USD/JPY Correction to Persist Amid Weakness in US Treasury Yields

Japanese Yen Speaking Factors

USD/JPY provides again the advance from the beginning of the week amid the current weak point in longer-dated US Treasury yields, and the alternate fee might face a bigger pullback over the rest of the month because the Relative Power Index (RSI) continues to fall again from overbought territory.

USD/JPY Correction to Persist Amid Weak spot in US Treasury Yields

USD/JPY tags a recent weekly low (113.39) following the restricted response to the smaller-than-expected decline in US Sturdy Items Orders, and the alternate fee might proceed to consolidate forward of the Federal Reserve rate of interest determination on November 3 because the 10-12 months Treasury yield weakens for the fourth consecutive day.

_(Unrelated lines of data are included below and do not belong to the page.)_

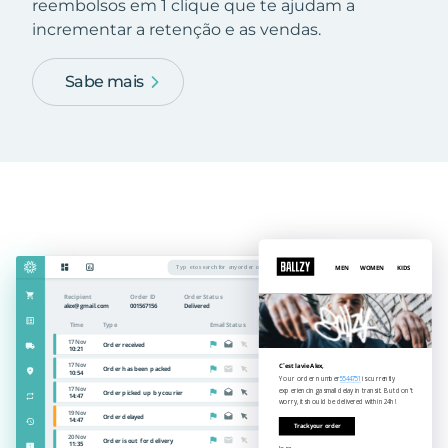
reembolsos em 1 clique que te ajudam a
incrementar a retenção e as vendas.
Sabe mais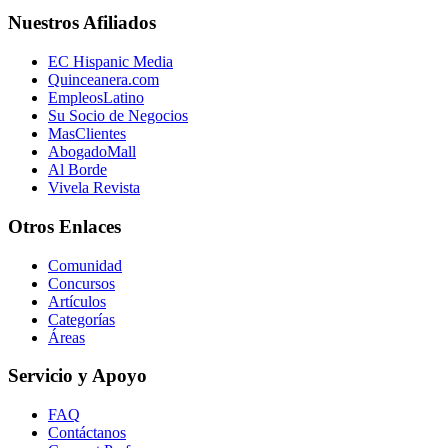
Nuestros Afiliados
EC Hispanic Media
Quinceanera.com
EmpleosLatino
Su Socio de Negocios
MasClientes
AbogadoMall
Al Borde
Vivela Revista
Otros Enlaces
Comunidad
Concursos
Artículos
Categorías
Áreas
Servicio y Apoyo
FAQ
Contáctanos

Image of DailyFX Economic Calendar for US

It stays to be seen if the current US knowledge prints will affect the Federal Open Market Committee (FOMC) as demand for large-ticket objects contracts 0.4% in September versus projections for a 1.1% decline, however indications of a much less sturdy restoration might generate a bigger correction in USD/JPY because the replace to the Gross Home Product (GDP) report is anticipated to point out the expansion fee rising 2.7% after increasing 6.7% within the second quarter of 2021.

Consequently, a marked slowdown within the US economic system might produce headwinds for the Greenback because it places strain on the Fed to delay its exit technique, however a optimistic growth might generate a bullish response in USD/JPY because the FOMC plans to reduce is purchases of Treasury securities and mortgage-back securities (MBS) later this yr.

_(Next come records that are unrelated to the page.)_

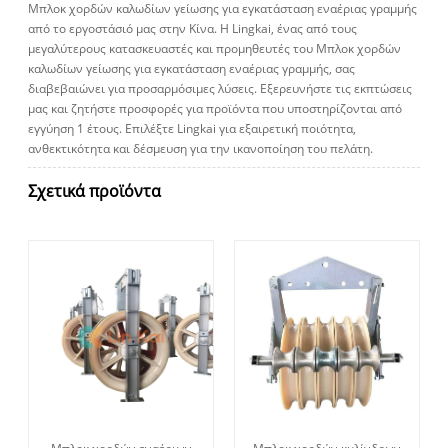
Μπλοκ χορδών καλωδίων γείωσης για εγκατάσταση εναέριας γραμμής
από το εργοστάσιό μας στην Κίνα. Η Lingkai, ένας από τους
μεγαλύτερους κατασκευαστές και προμηθευτές του Μπλοκ χορδών
καλωδίων γείωσης για εγκατάσταση εναέριας γραμμής, σας
διαβεβαιώνει για προσαρμόσιμες λύσεις. Εξερευνήστε τις εκπτώσεις
μας και ζητήστε προσφορές για προϊόντα που υποστηρίζονται από
εγγύηση 1 έτους. Επιλέξτε Lingkai για εξαιρετική ποιότητα,
ανθεκτικότητα και δέσμευση για την ικανοποίηση του πελάτη.
Σχετικά προϊόντα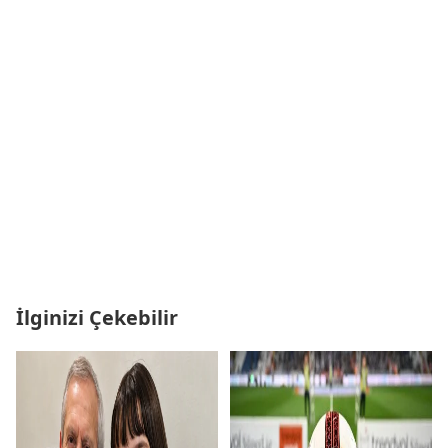
İlginizi Çekebilir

In flip, the pullback from the month-to-month excessive (114.70) might transform a correction within the broader development amid the deviating paths between the Fed and Financial institution of Japan (BoJ), however an extra decline in USD/JPY might proceed to alleviate the lean in retail sentiment just like the behaver seen earlier this yr.

Image of IG Client Sentiment for USD/JPY rate

The IG Consumer Sentiment report reveals 27.68% of merchants are at the moment net-long USD/JPY, with the ratio of merchants brief to lengthy standing at 2.61 to 1.

The variety of merchants net-long is 16.96% decrease than yesterday and 5.94% decrease from final week, whereas the variety of merchants net-short is 6.97% decrease than yesterday and eight.35% decrease from final week. The decline in net-long place comes as USD/JPY tags a recent weekly low (113.39), whereas the drop in net-short curiosity has helped to alleviate the lean in retail sentiment as solely 23.07% of merchants have been net-long the pair final week.

With that mentioned, USD/JPY might proceed to consolidate forward of the following Fed fee determination amid the weak point in longer-dated US yields, and up to date developments within the Relative Power Index (RSI) raises the scope for an extra decline within the alternate fee because the indicator falls again from overbought territory to mirror a textbook promote sign.

USD/JPY Charge Day by day Chart

Image of USD/JPY rate daily chart

Supply: Buying and selling View

  • The broader outlook for USD/JPY stays constructive because it trades to recent yearly highs within the second half of 2021, with the 200-Day SMA (109.30) indicating an identical dynamic because it retains the optimistic slope from earlier this yr.
  • The Relative Power Index (RSI) confirmed an identical dynamic as it pushed into overbought territory for the primary time for the reason that first quarter of 2021, however current developments warn of a bigger pullback in USD/JPY because the oscillator falls again from overbought territory to supply a textbook promote sign.
  • In flip, USD/JPY seems to have reversed course forward of the November 2017 excessive (114.74), and lack of momentum to climb again above the Fibonacci overlap round 113.80 (23.6% growth) to 114.30 (23.6% retracement) retains the 112.40 (61.8% retracement) to 112.80 (38.2% growth) area on the radar because the bullish momentum seems to be abating.
  • Subsequent space of curiosity is available in round 111.10 (61.8% growth) to 111.60 (38.2% retracement), which traces up with the 50-Day SMA (111.21), adopted by the 109.40 (50% retracement) to 110.00 (38.2% growth) area.